Her terror and hatred, rising from the depths of her soul like some black thing alive and on the wing, blinded her. Her strength almost gone, she plunged through a thicket of brambles, into a shaft of brilliant moonlight—and into the brutal embrace of her hunters.

Two of them grabbed her by the arms, stretching her limbs out from her sides and holding them immobile as if, even now, they half feared her power. They were strong, their work-roughened hands grasping her arms with a force that nearly broke bones. These were farmers, she realized dimly, men who worked exhausting hours to tear crops from the capricious soil of Atlantia. And all three were still young enough to hope for something better.

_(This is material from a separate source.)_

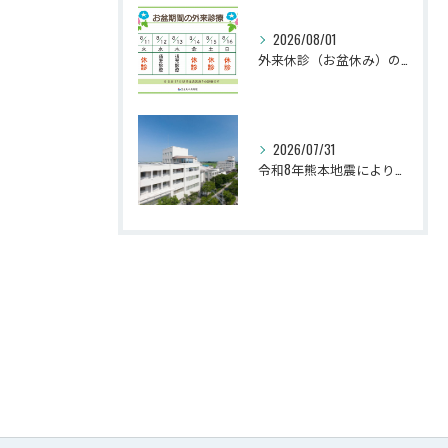
2026/08/01
外来休診（お盆休み）のお知らせ
2026/07/31
令和8年熊本地震により被災された皆さまへ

“Hey, boys, we caught ourselves a wizard,” a third one said with a laugh, approaching her with a caution that suggested both eagerness and wariness.

“Don’t do this.” She felt the rough bark of a tree against her back, and pain stabbed her shoulders as her arms were nearly pulled from their sockets. She didn’t bother to deny her powers, knowing it would make no difference even if they believed her. And they wouldn’t believe her, for she bore the unmistakable sign of a female wizard of Atlantia.

The two men holding her were silent but for their heavy breathing; the third stood before her and looked slowly, insolently, from her wildly tangled hair to the delicate, scratched ankles below the hem of her torn white robe.

“Haughty bitch,” he muttered. “Strutting around in the daylight with your nose in the air like you own the world. Not so proud now, are you?”

Terror, rage, and aching despair welled up inside
Roxanne like a tide of anguish. She couldn’t stop this! They would never listen to reason, and they certainly feared no punishment for what they were about to do. She was helpless against them, powerless, without any defense at all. No matter what she said or did, they would be on her like animals, rutting out of hate and ambition and fear and lust. And she couldn’t stop them.

Men
. Even women of power were ultimately helpless against them. These valley men who hunted at night with their brutal hands and frightened lust, eager to vent their hate and greed and frustration on vulnerable females. Those male wizards with their lordly palaces high in the mountains and their lies and schemes and arrogance, enacting laws expressly designed to torment and degrade both the women of power they feared and the valley women who served as the vessels for their pleasures and their sons.

With a choked sound she spat in his face.